WORK INSTRUCTIONS
Please give back only the lines below from the one containing "X-60811Y165466D01*" to the one containing "X-60913Y20102D01*", each repeated word for word, both ends included.

RECORDS SHOWN
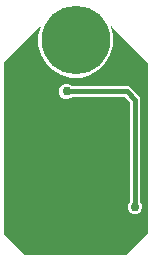
<source format=gbr>
G04 EAGLE Gerber RS-274X export*
G75*
%MOMM*%
%FSLAX34Y34*%
%LPD*%
%INBottom Copper*%
%IPPOS*%
%AMOC8*
5,1,8,0,0,1.08239X$1,22.5*%
G01*
%ADD10C,5.800000*%
%ADD11C,1.108000*%
%ADD12C,0.756400*%
%ADD13C,0.381000*%

G36*
X43195Y2542D02*
X43195Y2542D01*
X43203Y2541D01*
X43293Y2562D01*
X43384Y2580D01*
X43391Y2585D01*
X43398Y2587D01*
X43546Y2689D01*
X60811Y19954D01*
X60815Y19960D01*
X60821Y19965D01*
X60870Y20044D01*
X60922Y20121D01*
X60923Y20129D01*
X60927Y20135D01*
X60959Y20313D01*
X60959Y165107D01*
X60958Y165115D01*
X60959Y165123D01*
X60938Y165213D01*
X60920Y165304D01*
X60915Y165311D01*
X60913Y165318D01*
X60811Y165466D01*
X30524Y195752D01*
X30467Y195791D01*
X30415Y195836D01*
X30384Y195846D01*
X30357Y195863D01*
X30290Y195876D01*
X30224Y195898D01*
X30192Y195895D01*
X30161Y195901D01*
X30093Y195887D01*
X30025Y195881D01*
X29996Y195866D01*
X29964Y195859D01*
X29908Y195820D01*
X29847Y195788D01*
X29826Y195763D01*
X29800Y195745D01*
X29763Y195687D01*
X29719Y195634D01*
X29710Y195603D01*
X29692Y195576D01*
X29681Y195508D01*
X29661Y195442D01*
X29664Y195407D01*
X29659Y195378D01*
X29670Y195329D01*
X29676Y195263D01*
X31541Y188302D01*
X31541Y179998D01*
X29391Y171976D01*
X25239Y164784D01*
X19366Y158911D01*
X12174Y154759D01*
X4152Y152609D01*
X-4152Y152609D01*
X-12174Y154759D01*
X-19366Y158911D01*
X-25239Y164784D01*
X-29391Y171976D01*
X-31541Y179998D01*
X-31541Y188302D01*
X-29676Y195263D01*
X-29671Y195331D01*
X-29659Y195399D01*
X-29665Y195430D01*
X-29663Y195463D01*
X-29686Y195528D01*
X-29700Y195595D01*
X-29718Y195621D01*
X-29729Y195652D01*
X-29775Y195703D01*
X-29814Y195760D01*
X-29842Y195777D01*
X-29863Y195801D01*
X-29925Y195830D01*
X-29984Y195867D01*
X-30015Y195873D01*
X-30044Y195886D01*
X-30113Y195889D01*
X-30181Y195901D01*
X-30213Y195893D01*
X-30245Y195895D01*
X-30309Y195871D01*
X-30376Y195855D01*
X-30405Y195835D01*
X-30433Y195825D01*
X-30469Y195791D01*
X-30524Y195752D01*
X-60811Y165466D01*
X-60815Y165460D01*
X-60821Y165455D01*
X-60870Y165376D01*
X-60922Y165299D01*
X-60923Y165291D01*
X-60927Y165285D01*
X-60959Y165107D01*
X-60959Y20312D01*
X-60958Y20305D01*
X-60959Y20297D01*
X-60938Y20207D01*
X-60920Y20116D01*
X-60915Y20109D01*
X-60913Y20102D01*
X-60811Y19954D01*
X-43546Y2689D01*
X-43540Y2685D01*
X-43535Y2679D01*
X-43456Y2630D01*
X-43379Y2578D01*
X-43372Y2577D01*
X-43365Y2573D01*
X-43188Y2541D01*
X43187Y2541D01*
X43195Y2542D01*
G37*
%LPC*%
G36*
X49034Y36857D02*
X49034Y36857D01*
X46710Y37820D01*
X44932Y39598D01*
X43969Y41922D01*
X43969Y44438D01*
X44932Y46762D01*
X45698Y47527D01*
X45702Y47534D01*
X45708Y47539D01*
X45757Y47617D01*
X45809Y47694D01*
X45810Y47702D01*
X45814Y47709D01*
X45846Y47886D01*
X45846Y131806D01*
X45845Y131814D01*
X45846Y131822D01*
X45825Y131912D01*
X45807Y132003D01*
X45802Y132009D01*
X45800Y132017D01*
X45698Y132165D01*
X41487Y136376D01*
X41481Y136380D01*
X41476Y136386D01*
X41397Y136435D01*
X41320Y136487D01*
X41312Y136488D01*
X41306Y136492D01*
X41128Y136524D01*
X-2914Y136524D01*
X-2922Y136523D01*
X-2929Y136524D01*
X-3019Y136503D01*
X-3110Y136485D01*
X-3117Y136480D01*
X-3125Y136478D01*
X-3273Y136376D01*
X-4038Y135610D01*
X-4543Y135401D01*
X-4544Y135401D01*
X-5768Y134893D01*
X-6362Y134647D01*
X-8878Y134647D01*
X-11202Y135610D01*
X-12980Y137388D01*
X-13943Y139712D01*
X-13943Y142228D01*
X-12980Y144552D01*
X-11202Y146330D01*
X-10455Y146639D01*
X-9231Y147147D01*
X-9230Y147147D01*
X-8878Y147293D01*
X-6362Y147293D01*
X-4038Y146330D01*
X-3273Y145564D01*
X-3266Y145560D01*
X-3261Y145554D01*
X-3183Y145505D01*
X-3106Y145453D01*
X-3098Y145452D01*
X-3091Y145448D01*
X-2914Y145416D01*
X45021Y145416D01*
X54738Y135699D01*
X54738Y47886D01*
X54739Y47878D01*
X54738Y47871D01*
X54759Y47781D01*
X54777Y47690D01*
X54782Y47683D01*
X54784Y47675D01*
X54886Y47527D01*
X55652Y46762D01*
X56615Y44438D01*
X56615Y41922D01*
X55652Y39598D01*
X53874Y37820D01*
X53105Y37501D01*
X51880Y36994D01*
X51550Y36857D01*
X49034Y36857D01*
G37*
%LPD*%
D10*
X0Y184150D03*
D11*
X0Y206150D03*
X0Y162150D03*
X-22000Y184150D03*
X22000Y184150D03*
X15500Y199650D03*
X15500Y168650D03*
X-15500Y199650D03*
X-15500Y168650D03*
D12*
X-50800Y131318D03*
X-25400Y91440D03*
X0Y49530D03*
X0Y43180D03*
X0Y36830D03*
X0Y30480D03*
X-25400Y115062D03*
X27940Y43180D03*
X27940Y36830D03*
X27940Y30480D03*
X-7620Y140970D03*
D13*
X43180Y140970D01*
X50292Y133858D01*
X50292Y43180D01*
D12*
X50292Y43180D03*
M02*

</source>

RESPONSE
X-60811Y165466D01*
X-60815Y165460D01*
X-60821Y165455D01*
X-60870Y165376D01*
X-60922Y165299D01*
X-60923Y165291D01*
X-60927Y165285D01*
X-60959Y165107D01*
X-60959Y20312D01*
X-60958Y20305D01*
X-60959Y20297D01*
X-60938Y20207D01*
X-60920Y20116D01*
X-60915Y20109D01*
X-60913Y20102D01*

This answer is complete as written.